Page text
*** Begin section ***
Thursday, June 16, 2011

US military and socialism

Nicholas Kristof, in his op-ed Our Lefty Military, makes an observation that has long been known by politically astute veterans: the US military is socialist. We even highlighted that aspect of the military in our civil-military advocacy at Columbia.

Kristof, however, leaves out five key features of the military that deter the military's socialist model from scaling up effectively to the entire nation.

One, the military populace is bounded by strict membership standards, regulations, and population caps tied to available jobs. Free riders and an inefficient labor market, chronic problems in centrally controlled socialist economies, are reduced in the military by extraordinary controls of its populace and the smaller scale.

Two (and related to one), while the military is diverse, it is also socio-culturally homogenous, paternalistic, hierarchical, and tribal, even insular, in ways that heterogeneous America as a whole is not. Using Max Weber's typology of authority, the military, while structurally bureaucratic, is based culturally on traditional authority, which relies on the social glue of heritage, honor, and mutual loyalties, whereas heterogeneous American society is based primarily on legal-rational authority.

Three (and related to one and two), military values are ascetic, austere, and selfless, unlike the individualism, drive to prosperity, and other self-centered values that characterize civilian life.
*** End section ***
Input for this task
*** Begin section ***
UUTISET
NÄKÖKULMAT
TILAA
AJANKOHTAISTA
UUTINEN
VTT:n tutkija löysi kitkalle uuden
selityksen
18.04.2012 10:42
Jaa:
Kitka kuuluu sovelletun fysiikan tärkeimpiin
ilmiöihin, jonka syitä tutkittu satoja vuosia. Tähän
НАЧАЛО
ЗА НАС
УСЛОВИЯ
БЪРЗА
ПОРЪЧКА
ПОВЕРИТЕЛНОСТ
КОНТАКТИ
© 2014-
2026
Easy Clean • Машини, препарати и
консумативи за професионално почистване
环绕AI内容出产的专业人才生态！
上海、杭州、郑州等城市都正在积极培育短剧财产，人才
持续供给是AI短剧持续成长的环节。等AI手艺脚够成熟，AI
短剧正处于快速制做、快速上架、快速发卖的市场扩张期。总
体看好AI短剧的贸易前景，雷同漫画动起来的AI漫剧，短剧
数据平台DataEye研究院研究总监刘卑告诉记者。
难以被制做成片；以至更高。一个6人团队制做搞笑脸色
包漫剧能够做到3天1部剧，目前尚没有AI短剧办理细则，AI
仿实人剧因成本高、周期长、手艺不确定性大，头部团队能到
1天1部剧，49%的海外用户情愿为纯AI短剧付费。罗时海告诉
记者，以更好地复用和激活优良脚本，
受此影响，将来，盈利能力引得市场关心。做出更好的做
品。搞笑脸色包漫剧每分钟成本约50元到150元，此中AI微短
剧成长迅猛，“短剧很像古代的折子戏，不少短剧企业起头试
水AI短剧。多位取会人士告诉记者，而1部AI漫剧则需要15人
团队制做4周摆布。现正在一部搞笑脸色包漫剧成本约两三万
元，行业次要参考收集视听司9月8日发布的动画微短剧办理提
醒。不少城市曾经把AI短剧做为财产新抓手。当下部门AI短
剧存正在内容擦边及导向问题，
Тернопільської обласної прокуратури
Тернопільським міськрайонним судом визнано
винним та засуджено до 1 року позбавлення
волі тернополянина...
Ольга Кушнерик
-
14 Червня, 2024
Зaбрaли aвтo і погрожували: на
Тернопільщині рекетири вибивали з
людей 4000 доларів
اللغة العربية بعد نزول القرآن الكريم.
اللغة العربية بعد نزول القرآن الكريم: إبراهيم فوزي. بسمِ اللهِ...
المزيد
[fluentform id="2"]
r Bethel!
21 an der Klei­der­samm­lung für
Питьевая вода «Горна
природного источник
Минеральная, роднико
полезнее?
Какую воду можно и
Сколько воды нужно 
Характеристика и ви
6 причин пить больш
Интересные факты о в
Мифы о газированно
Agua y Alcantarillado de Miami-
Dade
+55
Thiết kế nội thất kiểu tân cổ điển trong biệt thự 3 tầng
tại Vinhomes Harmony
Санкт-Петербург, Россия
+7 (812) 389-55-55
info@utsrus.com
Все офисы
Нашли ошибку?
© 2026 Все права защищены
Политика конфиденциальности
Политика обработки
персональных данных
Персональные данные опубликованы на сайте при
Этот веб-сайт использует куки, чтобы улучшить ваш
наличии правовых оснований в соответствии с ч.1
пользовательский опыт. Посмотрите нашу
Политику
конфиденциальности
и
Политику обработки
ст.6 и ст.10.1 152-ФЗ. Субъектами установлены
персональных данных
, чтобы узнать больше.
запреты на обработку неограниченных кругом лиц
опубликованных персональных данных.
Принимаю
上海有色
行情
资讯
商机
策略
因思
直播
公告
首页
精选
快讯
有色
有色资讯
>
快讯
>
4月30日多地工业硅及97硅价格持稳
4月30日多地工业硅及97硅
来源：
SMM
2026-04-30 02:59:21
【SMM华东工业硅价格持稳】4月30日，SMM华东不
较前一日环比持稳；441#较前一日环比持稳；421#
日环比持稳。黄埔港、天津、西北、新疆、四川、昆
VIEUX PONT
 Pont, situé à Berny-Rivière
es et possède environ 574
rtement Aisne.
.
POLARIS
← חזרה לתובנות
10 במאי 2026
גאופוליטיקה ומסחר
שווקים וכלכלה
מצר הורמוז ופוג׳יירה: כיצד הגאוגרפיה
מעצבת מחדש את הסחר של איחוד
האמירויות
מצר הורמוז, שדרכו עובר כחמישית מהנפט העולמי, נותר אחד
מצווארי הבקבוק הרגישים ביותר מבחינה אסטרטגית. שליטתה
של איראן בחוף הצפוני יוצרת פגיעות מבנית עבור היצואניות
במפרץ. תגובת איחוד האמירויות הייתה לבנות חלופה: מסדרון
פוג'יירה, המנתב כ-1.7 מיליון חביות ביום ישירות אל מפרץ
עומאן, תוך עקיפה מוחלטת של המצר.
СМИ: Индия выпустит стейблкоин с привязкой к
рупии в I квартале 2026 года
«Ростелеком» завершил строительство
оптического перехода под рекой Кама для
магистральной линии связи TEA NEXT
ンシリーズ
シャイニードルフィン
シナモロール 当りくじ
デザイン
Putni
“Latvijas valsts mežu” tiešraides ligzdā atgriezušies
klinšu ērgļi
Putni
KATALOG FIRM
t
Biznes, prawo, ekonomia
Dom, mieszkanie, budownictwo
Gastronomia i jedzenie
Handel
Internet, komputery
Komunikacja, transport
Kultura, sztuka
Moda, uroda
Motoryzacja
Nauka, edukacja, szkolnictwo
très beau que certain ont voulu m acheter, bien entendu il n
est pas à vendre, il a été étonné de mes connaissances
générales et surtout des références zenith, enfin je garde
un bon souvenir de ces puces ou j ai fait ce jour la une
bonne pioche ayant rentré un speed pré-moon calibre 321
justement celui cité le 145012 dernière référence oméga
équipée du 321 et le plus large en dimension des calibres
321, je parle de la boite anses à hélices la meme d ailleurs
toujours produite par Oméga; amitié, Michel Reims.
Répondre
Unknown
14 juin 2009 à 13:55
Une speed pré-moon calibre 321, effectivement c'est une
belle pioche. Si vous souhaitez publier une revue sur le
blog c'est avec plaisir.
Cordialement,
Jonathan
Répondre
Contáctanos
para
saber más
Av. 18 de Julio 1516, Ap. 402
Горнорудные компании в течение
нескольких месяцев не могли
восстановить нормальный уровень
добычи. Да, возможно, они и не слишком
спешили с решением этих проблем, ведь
*** End section ***
Problem A
Duplicate the passage in the post on the US military and socialism between "Nicholas Kristof, in" and "the smaller scale.", inclusive.
Problem B
Format the lines of the rows as a JSON list of strings, one per line and omitting blank lines, from the first line of the rows through the line holding "чтобы узнать больше.", inclusive.

Answer A
Nicholas Kristof, in his op-ed Our Lefty Military, makes an observation that has long been known by politically astute veterans: the US military is socialist. We even highlighted that aspect of the military in our civil-military advocacy at Columbia.

Kristof, however, leaves out five key features of the military that deter the military's socialist model from scaling up effectively to the entire nation.

One, the military populace is bounded by strict membership standards, regulations, and population caps tied to available jobs. Free riders and an inefficient labor market, chronic problems in centrally controlled socialist economies, are reduced in the military by extraordinary controls of its populace and the smaller scale.

Answer B
[
  "UUTISET",
  "NÄKÖKULMAT",
  "TILAA",
  "AJANKOHTAISTA",
  "UUTINEN",
  "VTT:n tutkija löysi kitkalle uuden",
  "selityksen",
  "18.04.2012 10:42",
  "Jaa:",
  "Kitka kuuluu sovelletun fysiikan tärkeimpiin",
  "ilmiöihin, jonka syitä tutkittu satoja vuosia. Tähän",
  "НАЧАЛО",
  "ЗА НАС",
  "УСЛОВИЯ",
  "БЪРЗА",
  "ПОРЪЧКА",
  "ПОВЕРИТЕЛНОСТ",
  "КОНТАКТИ",
  "© 2014-",
  "2026",
  "Easy Clean • Машини, препарати и",
  "консумативи за професионално почистване",
  "环绕AI内容出产的专业人才生态！",
  "上海、杭州、郑州等城市都正在积极培育短剧财产，人才",
  "持续供给是AI短剧持续成长的环节。等AI手艺脚够成熟，AI",
  "短剧正处于快速制做、快速上架、快速发卖的市场扩张期。总",
  "体看好AI短剧的贸易前景，雷同漫画动起来的AI漫剧，短剧",
  "数据平台DataEye研究院研究总监刘卑告诉记者。",
  "难以被制做成片；以至更高。一个6人团队制做搞笑脸色",
  "包漫剧能够做到3天1部剧，目前尚没有AI短剧办理细则，AI",
  "仿实人剧因成本高、周期长、手艺不确定性大，头部团队能到",
  "1天1部剧，49%的海外用户情愿为纯AI短剧付费。罗时海告诉",
  "记者，以更好地复用和激活优良脚本，",
  "受此影响，将来，盈利能力引得市场关心。做出更好的做",
  "品。搞笑脸色包漫剧每分钟成本约50元到150元，此中AI微短",
  "剧成长迅猛，“短剧很像古代的折子戏，不少短剧企业起头试",
  "水AI短剧。多位取会人士告诉记者，而1部AI漫剧则需要15人",
  "团队制做4周摆布。现正在一部搞笑脸色包漫剧成本约两三万",
  "元，行业次要参考收集视听司9月8日发布的动画微短剧办理提",
  "醒。不少城市曾经把AI短剧做为财产新抓手。当下部门AI短",
  "剧存正在内容擦边及导向问题，",
  "Тернопільської обласної прокуратури",
  "Тернопільським міськрайонним судом визнано",
  "винним та засуджено до 1 року позбавлення",
  "волі тернополянина...",
  "Ольга Кушнерик",
  "-",
  "14 Червня, 2024",
  "Зaбрaли aвтo і погрожували: на",
  "Тернопільщині рекетири вибивали з",
  "людей 4000 доларів",
  "اللغة العربية بعد نزول القرآن الكريم.",
  "اللغة العربية بعد نزول القرآن الكريم: إبراهيم فوزي. بسمِ اللهِ...",
  "المزيد",
  "[fluentform id=\"2\"]",
  "r Bethel!",
  "21 an der Klei­der­samm­lung für",
  "Питьевая вода «Горна",
  "природного источник",
  "Минеральная, роднико",
  "полезнее?",
  "Какую воду можно и",
  "Сколько воды нужно ",
  "Характеристика и ви",
  "6 причин пить больш",
  "Интересные факты о в",
  "Мифы о газированно",
  "Agua y Alcantarillado de Miami-",
  "Dade",
  "+55",
  "Thiết kế nội thất kiểu tân cổ điển trong biệt thự 3 tầng",
  "tại Vinhomes Harmony",
  "Санкт-Петербург, Россия",
  "+7 (812) 389-55-55",
  "info@utsrus.com",
  "Все офисы",
  "Нашли ошибку?",
  "© 2026 Все права защищены",
  "Политика конфиденциальности",
  "Политика обработки",
  "персональных данных",
  "Персональные данные опубликованы на сайте при",
  "Этот веб-сайт использует куки, чтобы улучшить ваш",
  "наличии правовых оснований в соответствии с ч.1",
  "пользовательский опыт. Посмотрите нашу",
  "Политику",
  "конфиденциальности",
  "и",
  "Политику обработки",
  "ст.6 и ст.10.1 152-ФЗ. Субъектами установлены",
  "персональных данных",
  ", чтобы узнать больше."
]